I liek the current PCT model of imagination that says we think by playing
reference signals back through the normal perceptual pathways. We can
certainly become aware of these imagined perceptions -- but again, it is
perceptions (not the reference signals themselves) that are becoming objects
of awareness. Even when we become aware of reference signals indirectly by
becomming aware of the perceptions resulting from the replay of references,
we are not actually becomming aware of the reference signals that determine
our behavior (what perception we control and at what level) right now -- at
the moment. What we learn about reference signals from our imaginings is the
perceptual dimensions on which our wants can vary. So, for example, I can
imagine my hand being made into a fist -- this doesn't mean that I am aware
of a want to make a fist.
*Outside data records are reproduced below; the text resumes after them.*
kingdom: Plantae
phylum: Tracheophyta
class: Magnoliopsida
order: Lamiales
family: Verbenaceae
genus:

All it means (I think) is that I CAN want to make a
fist -- the fist is one state of a perception that can vary from "open hand"
to "fist". I might, indeed, want to make a fist in the context of real
controlling -- but, I submit, the want (reference signal) that produces this
perception does not become the object of awareness when it is in effect,
though the state of the perception while this want is being carried out CAN
become the object of perception and, if everything about that perception
seems OK -- it's a good fist -- you can INFER that you are perceiving your
hand in a fist because you wanted to "make a fist" (there is a reference for
that perception).

I think the "silence of the reference signals" is what makes therapy so
difficult. If it were possible to become aware of wants as readily as we
become aware of perceptions we would have little need for therapists; I think
it's the job of the therapist to help people make inferences about what they
themselves want based on the state of their own perceptions. This is
basically what Freud said, now that I think of it. Reference signals (I
think) are the equivalent of Freud's unconscious needs-- we just don't divide
them up into id, ego and superego types -- though it would be easy to do it.
I think Freud's intuition was right -- that by becoming aware of these
references we solve internal conflicts.